18 de outubro de 2011 0

Como falei nesse post, o terroir de Bordeaux é único, e, nessa região, são produzidos vinhos com uvas específicas. Nas tintas, há o famoso corte bordalês, que são as uvas Cabernet Sauvignon, Merlot, Cabernet Franc, Petit Verdot e Malbec. Já entre as brancas, Semillion e Sauvignon Blanc são castas que dão origem aos vinhos na região. Aproveito, então, para passar a degustação selecionada pelo sommelier Cristiano Ribeiro, que faz um pequeno recorte da região, através de vinhos interessantes para a sua faixa de valor.

O primeiro deles é um Sauvignon Blanc Château Reynon 2007 com 12,5% de teor alcoólico e preço médio de R$70,00. Esse bordeaux branco apresenta coloração amarelo-palha com reflexos esverdeados e bastante brilho. No nariz, tem aromas primários bem típicos da uva, toques minerais (areia molhada, brisa marítima) e herbáceos (folha de tomate). Tem média intensidade, mas boa persistência olfativa.

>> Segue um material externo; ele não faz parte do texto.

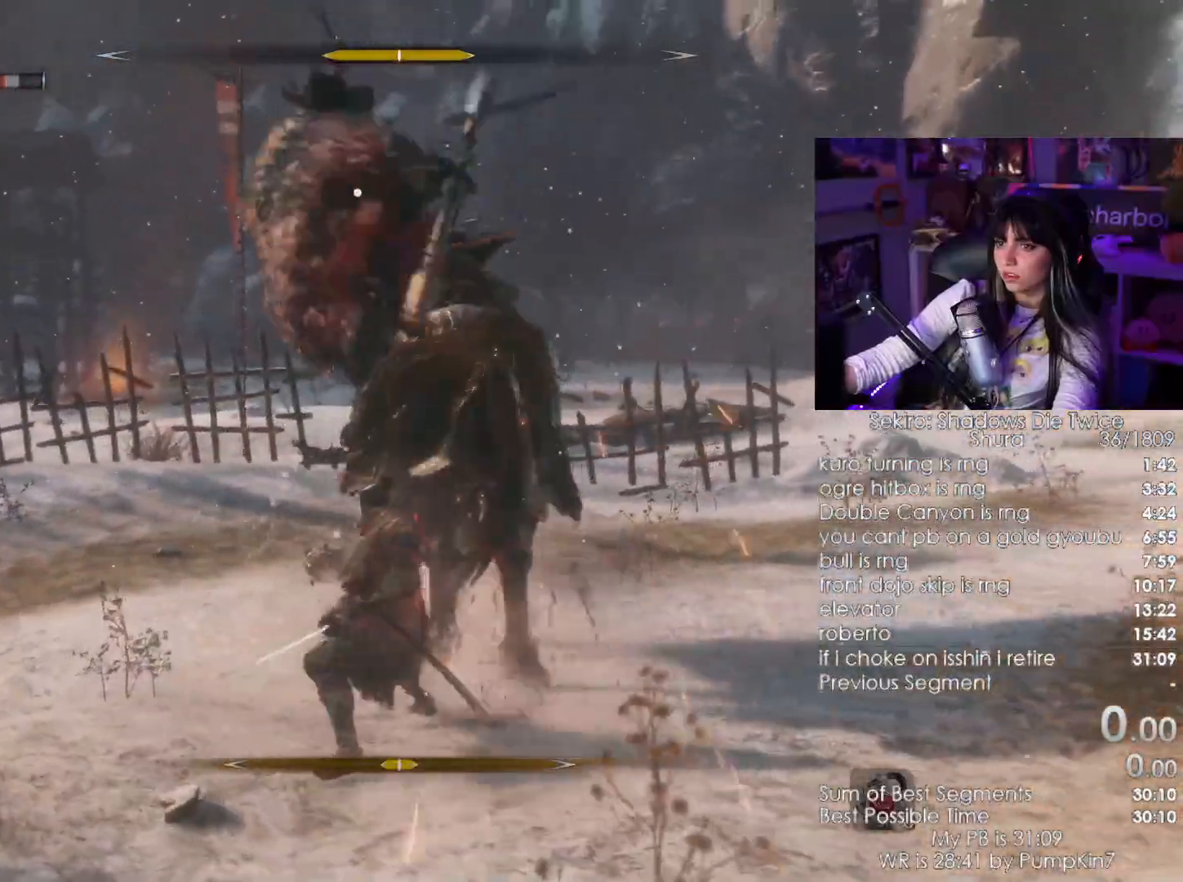
{"keys": ["w"], "mouse": ["left"], "events": [[150, "mouse_right", "down"], [150, "w", "down"], [300, "mouse_right", "up"], [433, "mouse_left", "down"]]}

Em boca, tem um primeiro ataque vigoroso, com ótimo volume, bem mineral, correspondendo aos aromas identificados anteriormente, com notas salgadas e uma excelente persistência. É um vinho gastronômico, que harmoniza bem com frutos do mar, porco, em suma, com pratos ácidos, mas sem muita gordura.

Bordeaux Supérieur Château Lugagnac 2006, um vinho com aroma de frutas vermelhas | Crédito: Rafael Lorenzato

Bordeaux Supérieur Château Lugagnac 2006, um vinho com aroma de frutas vermelhas | Crédito: Rafael Lorenzato

O segundo é um Bordeaux Supérieur Château Lugagnac 2006 de R$75,00, em média. Com 12,5% de graduação alcoólica, o vinho, engarrafado na origem, é um corte entre as uvas Cabernet Sauvignon e Merlot, e apresenta uma bela e intensa cor vermelho-rubi. Ao agitar a taça, o vinho se mostra com poucas “lágrimas” – leia mais sobre o tema no post, e, aromaticamente, lembra frutas vermelhas, chocolate amargo e um quê de caixa de charuto, com boa intensidade e média persistência.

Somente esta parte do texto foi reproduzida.